**Selected passage:**
++++

And so, if the working women of this border city had once earned reputations as prostitutes or bartenders, they now earned paychecks as factory workers, saleswomen, police officers, teachers - a few even as managers and engineers in the concrete tilt-ups that were constructed all around town to house around four hundred maquiladoras. For anywhere from $4 to $7 a day, they assembled automotive parts and electronic components and made clothing. Of the girls who couldn't afford to go to college - which is to say, the vast majority - some took computer classes, where they learned to use Microsoft Word and Excel so that they might become secretaries and administrative assistants. Juárez, after all, is a city that places a high premium on skills such as knowing how to use computers and speak English. Even in its most impoverished desert neighborhood, a dazed collection of impromptu homes stitched together from wood pallets, mattresses, cardboard boxes, and baling wire, I saw a tiny brick shack with a dozen mismatched chairs planted outside and a hand-painted sign that promised "Clases de inglés."

++++

**Given information:**
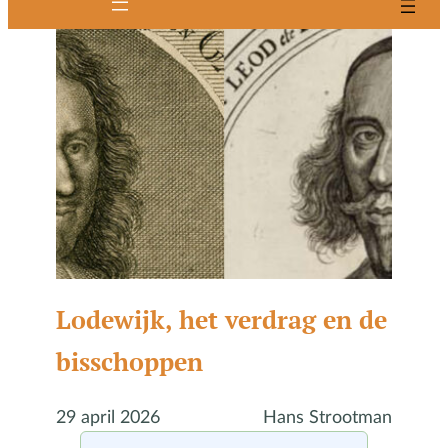
Lodewijk, het verdrag en de
bisschoppen
29 april 2026
Hans Strootman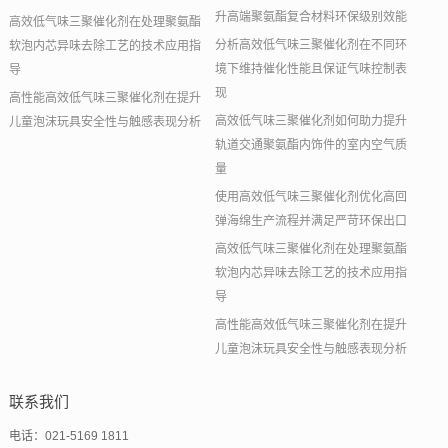
升高端聚氨酯复合材料环保级别效能
高效低气味三聚催化剂在处理聚氨酯
分析高效低气味三聚催化剂在不同环
软泡内芯异味去除工艺的技术应用指
境下维持催化性能且保证气味控制表
导
现
高性能高效低气味三聚催化剂在提升
高效低气味三聚催化剂如何助力提升
儿童泡沫玩具安全性与触感表现分析
轨道交通聚氨酯内饰件的室内空气质
量
使用高效低气味三聚催化剂优化高回
弹海绵生产流程并满足严苛环保出口
高效低气味三聚催化剂在处理聚氨酯
软泡内芯异味去除工艺的技术应用指
导
高性能高效低气味三聚催化剂在提升
儿童泡沫玩具安全性与触感表现分析
联系我们
电话：021-5169 1811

++++

**Questions:**
a - Decide whether each statement agrees with the passage on working women in Juárez, answering yes or no and quoting the deciding words:
(i) The maquiladoras were housed in concrete tilt-ups built around town.
(ii) Most of the girls could afford to go to college.
(iii) The sign outside the brick shack offered computer classes.
b - Write the next paragraph of the passage on working women in Juárez, beginning right after its final sentence.

**Task-by-task answers:**
a -
(i) Yes: "in the concrete tilt-ups that were constructed all around town to house around four hundred maquiladoras"
(ii) No: "Of the girls who couldn't afford to go to college - which is to say, the vast majority"
(iii) No: 'a hand-painted sign that promised "Clases de inglés."'

b -
But the migration was too fast, too disorganized. The population shot up to an estimated 1.5 million. Gone was the charm Juárez had possessed in the thirties, when its valley bore succulent grapes, or in the forties, when the music of Glenn Miller and Agustín Lara never stopped playing on Juárez Avenue, even as its neighboring country went to war. It was one of Mexico's biggest blunders to have planted its largest industrial experiment in the desert, in a city separated from the rest of the country not only symbolically, by its distinctly North American feel, but also physically, by the stunning but unforgiving Juárez Mountains. Cardboard shanties began to dot the landscape. Sewage spilled onto the streets. Power lines reproduced like parasites. Today, radio talk-show hosts ramble on about the ways in which immigrants ruined their beautiful community. I asked a well-bred young man what he felt were the virtues of his hometown, and despite a genuine effort, all he could name were the swank, cavernous clubs where the rich kids spend their weekends consuming alcohol by the bottle.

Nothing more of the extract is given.